Patrick leveled his gaze at me. “It would be so easy,” he said. “You know where she is. You can feel her. Despite turning your back, she still calls out to you. You don’t deserve her. We have given up on you, but if you beg, maybe we’ll let you in.”
Behind me, I could feel the thump, thump of heavy feet climbing the stairs.
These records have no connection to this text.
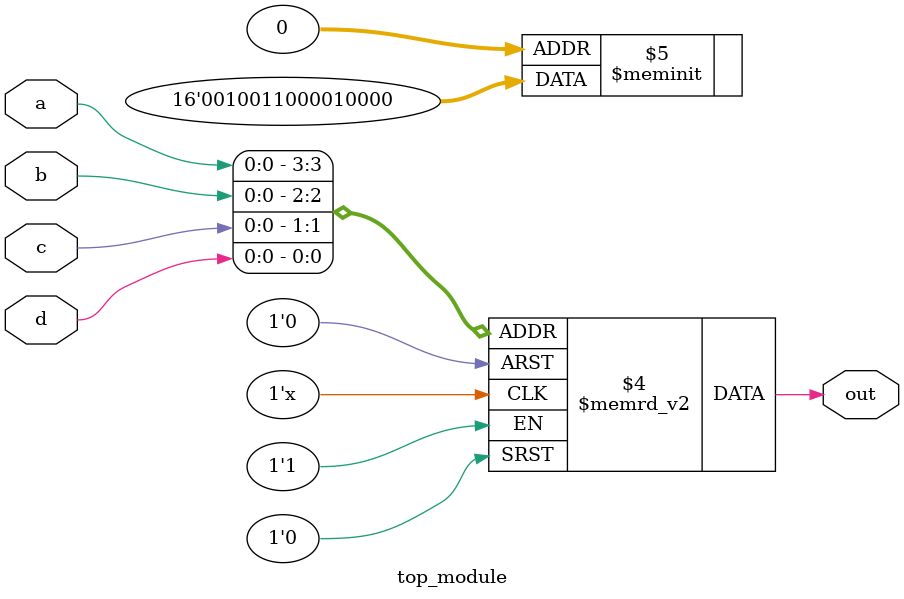
<source format=sv>
module top_module (
    input a, 
    input b,
    input c,
    input d,
    output reg out
);
    
    always @* begin
        case ({a, b, c, d})
            4'b0000, 4'b0011, 4'b0111, 4'b1110: out = 0;
            4'b0100, 4'b1001, 4'b1101, 4'b1010: out = 1;
            default: out = 0;
        endcase
    end
endmodule

</source>
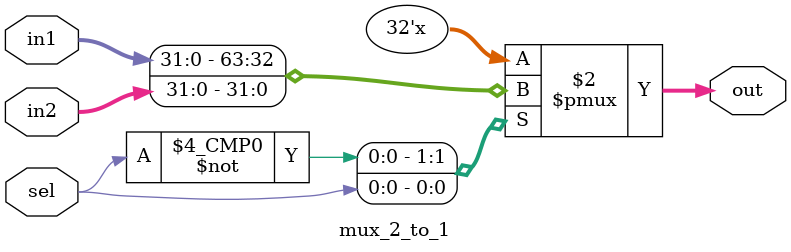
<source format=v>
module mux_2_to_1(in1, in2 , sel , out);
input [31:0] in1 , in2;
input sel ;
output reg [31:0] out;
always @(in1, in2 , sel )
begin 
case ( sel)
1'b0: #5 out = in1 ;
1'b1: #5 out = in2 ;
endcase
end
endmodule 




</source>
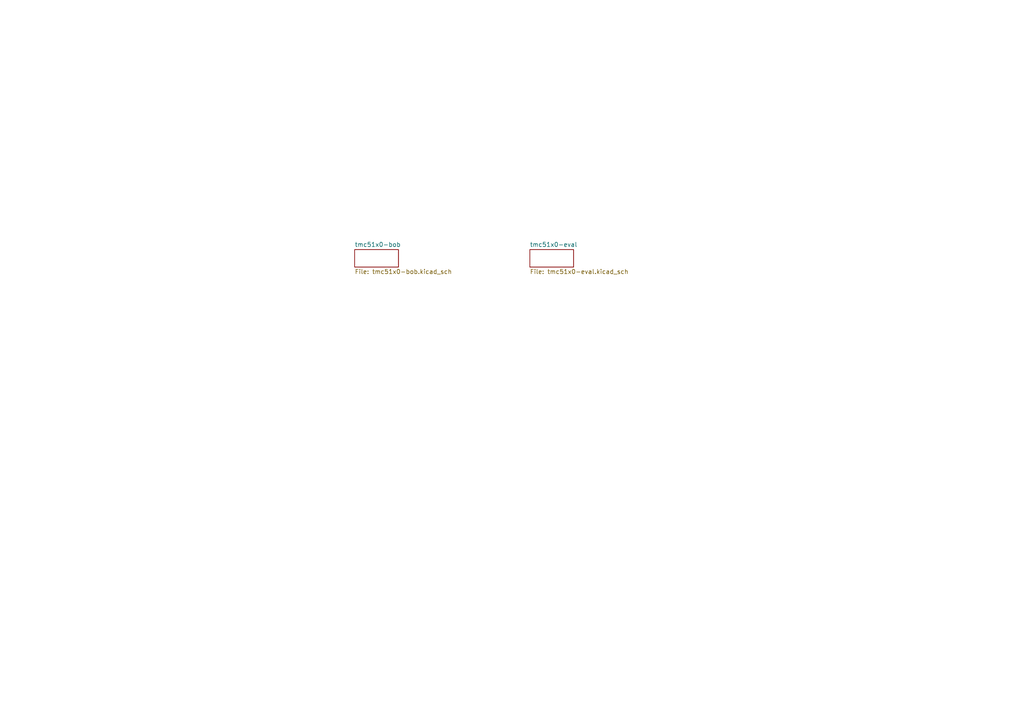
<source format=kicad_sch>
(kicad_sch (version 20230121) (generator eeschema)

  (uuid 1a8104f1-6399-485f-ba7d-bfd4cf54bf6c)

  (paper "A4")

  (title_block
    (title "Trinamic Wiring")
    (date "2024-08-01")
    (rev "0.5")
    (company "Janelia Research Campus")
  )

  


  (sheet (at 153.67 72.39) (size 12.7 5.08) (fields_autoplaced)
    (stroke (width 0.1524) (type solid))
    (fill (color 0 0 0 0.0000))
    (uuid a4ac6707-60d1-4489-9732-1d0914f88b38)
    (property "Sheetname" "tmc51x0-eval" (at 153.67 71.6784 0)
      (effects (font (size 1.27 1.27)) (justify left bottom))
    )
    (property "Sheetfile" "tmc51x0-eval.kicad_sch" (at 153.67 78.0546 0)
      (effects (font (size 1.27 1.27)) (justify left top))
    )
    (instances
      (project "trinamic-wiring"
        (path "/e4144788-6304-493f-818e-5d881d3b7418/a161638e-a96f-4455-865a-1d7502675f43/ca35872a-a0db-401c-97bd-5b4a3f731cf1" (page "17"))
      )
    )
  )

  (sheet (at 102.87 72.39) (size 12.7 5.08) (fields_autoplaced)
    (stroke (width 0.1524) (type solid))
    (fill (color 0 0 0 0.0000))
    (uuid abe2ac4d-e9f3-44e3-a772-2451bb376256)
    (property "Sheetname" "tmc51x0-bob" (at 102.87 71.6784 0)
      (effects (font (size 1.27 1.27)) (justify left bottom))
    )
    (property "Sheetfile" "tmc51x0-bob.kicad_sch" (at 102.87 78.0546 0)
      (effects (font (size 1.27 1.27)) (justify left top))
    )
    (instances
      (project "trinamic-wiring"
        (path "/e4144788-6304-493f-818e-5d881d3b7418/a161638e-a96f-4455-865a-1d7502675f43/ca35872a-a0db-401c-97bd-5b4a3f731cf1" (page "21"))
      )
    )
  )
)

</source>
The door rocked as a monster crashed up against it.
“Tell your boss to suck my fat cock,” I said.
Patrick grinned with an expression way too mature for a four-year-old boy. “You can tell her yourself.” He lowered the gun so it was pointed at my knee.
Zora smashed Patrick in the back of the head with the umbrella, and the little boy tumbled away, falling out the same way his father had.
“Patrick!” Michelle cried. She rushed to the edge of the room. Behind me, the door rocked again. Zora and I stared at one another.
“The roof,” I said.
Zora nodded. “The roof,” she repeated out loud, speaking in that stilted way deaf people do. Betsy was already pulling the window open.
Michelle sobbed. Holy sh— I grabbed for Michelle’s shirt just as a double-tailed cat leapt through the broken window from the floor below. The creature’s top half split, and we were surrounded by fifteen hissing and clawing cats, rolling and smashing against the far wall. The intact bottom half resembled a two-legged, hairy meatball. It skidded to a stop, rolling up against the desks, upending them. Up close, I could see the individual animals more clearly, rats and more cats, twisted and bent to make the whole. The thing smelled of musk and blood.
As the meatball tried to stand, blind or disoriented, I didn’t know, the detached cats jumped at me and Michelle. Betsy was already out the window with Zora just behind. I kicked, and my foot connected with the closest cat. It flew, howling across the office, hitting hard into a poster for Roman Holiday.
Michelle was screaming. A black, longhaired cat had clutched onto her face like one of those things in Alien. Others crawled up her body, shredding as they went. I smacked one away with my duffel.